#### [What you need to do]
a. Does each statement agree with the article on delivery robots? Answer yes or no for each, quoting the words of the article that decide it. (i) Forrester Research Inc. expects a net job loss of 7 percent from automation by 2025. (ii) The DC robots will mostly make deliveries of more than a mile. (iii) Starship Technologies launched with a delivery company based in New York.
b. In the article on delivery robots, who receives the code that unlocks a robot's sealed compartment?

#### [Text segment]
□ □ □ □ □ □ □

The robots are doing the deliveries, although human minders will accompany the machines for now.

The little robots scooting along the sidewalk look pleasantly futuristic, but the rapid entry of automation into non-manufacturing uses over the last little while makes the long-term future of some low-skilled jobs appear rather grim. Pizza delivery driver has been the sort of part-time job that’s perfect for students, but that employment option looks to be on the way out.

Delivery person is not a huge employment category, but it is like other areas of small job losses from automation that add up, like hardware store helper, meatpacking worker, bricklayer, golf caddy, oil field roughneck, coffee barista, Amazon grocery store worker, fast food cashier, hotel bellhop, security guard, hotel phone operators and many other blue-collar jobs. (White-collar employment is threatened also.)

The Gartner consulting firm forecast that one-third of US jobs will be done by robots or computers by 2025 is looking more likely as the automating process speeds up with increasingly capable technology. Forrester Research Inc. has a more optimistic view, that there will be a net job loss of 7 percent by 2025 from automation, but that’s still a serious deficit when more jobs are needed as population increases. Furthermore, Oxford researchers forecast in 2013 that nearly half of American jobs were vulnerable to tech replacement within 20 years. The pessimistic view comes from Rice University computer scientist Moshe Vardi, who warns of a dystopian future in 30 years when humans become largely obsolete and world joblessness stands at 50 percent.

Right now, it’s great that President Trump has convinced some companies to bring their businesses back to the United States, but the resulting number of jobs may be disappointing because of automation. Reshoring has been happening already anyway, because US labor costs don’t matter that much when machines are doing most of the work. So we’ll see how Trump’s jobs plan goes.

For the long term though, the future is automated, and the political class needs to wake up and smell the software. At the least, Washington should reduce immigration radically, more than just the 50 percent cut proposed by Senator Cotton.

Automation, robots and computers make importing foreign labor obsolete, and the quaint practice of immigration should be shelved along with homesteading and stagecoaches.

Anyway, here’s more about the DC delivery robots from a couple days ago.

Food Delivery Robots Officially Roll Out In DC Today, Washingtonian, March 9, 2017

The first fleet of delivery robots officially rolls out in DC today after two weeks of testing. Starship Technologies teamed up with San Francisco-based delivery company Postmates for the launch, the first in the US.

Initially a group of around 20 bots will make short deliveries—mostly under a mile—in the Georgetown and 14th Street corridor, with more neighborhoods to come in the near future. The autonomous coolers-on-wheels essentially act like any Postmates delivery service. An app user orders, say, items from a nearby convenience store. The vendor is notified, and a robot is dispatched from one of several hubs. Goods are placed in a temperature-controlled bag in the bot’s sealed compartment, which can only be unlocked with a code that’s sent to the customer. The robot then makes its way to the destination, and voila, that $10 order of snacks and soda is that much more awesome.

□ □ □ □ □ □ □

#### [Dataset content]
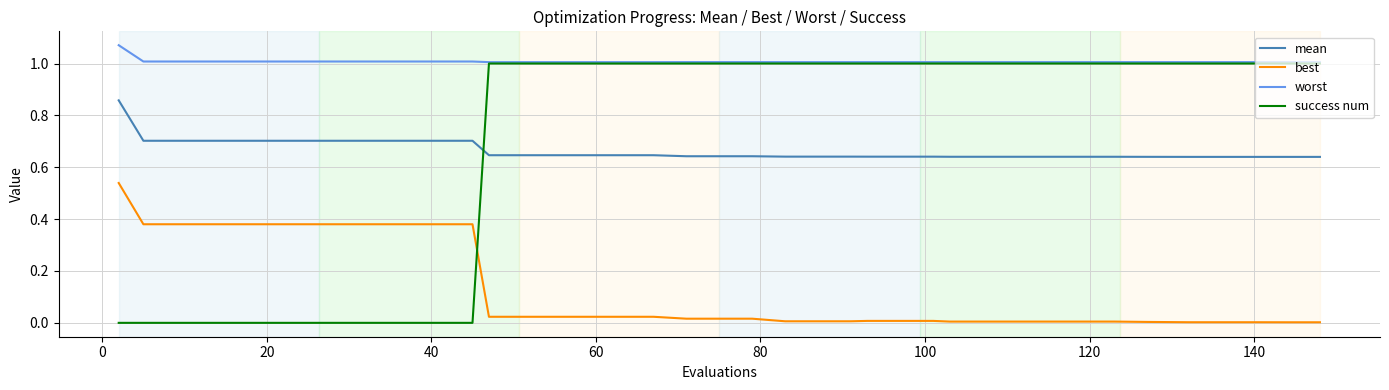

True or false: mean and best intersect in this chart.

False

□ □ □ □ □ □ □

#### [Task responses]
a.
(i) Yes: "Forrester Research Inc. has a more optimistic view, that there will be a net job loss of 7 percent by 2025 from automation"
(ii) No: "Initially a group of around 20 bots will make short deliveries—mostly under a mile—in the Georgetown and 14th Street corridor"
(iii) No: "Starship Technologies teamed up with San Francisco-based delivery company Postmates for the launch"

b. The customer.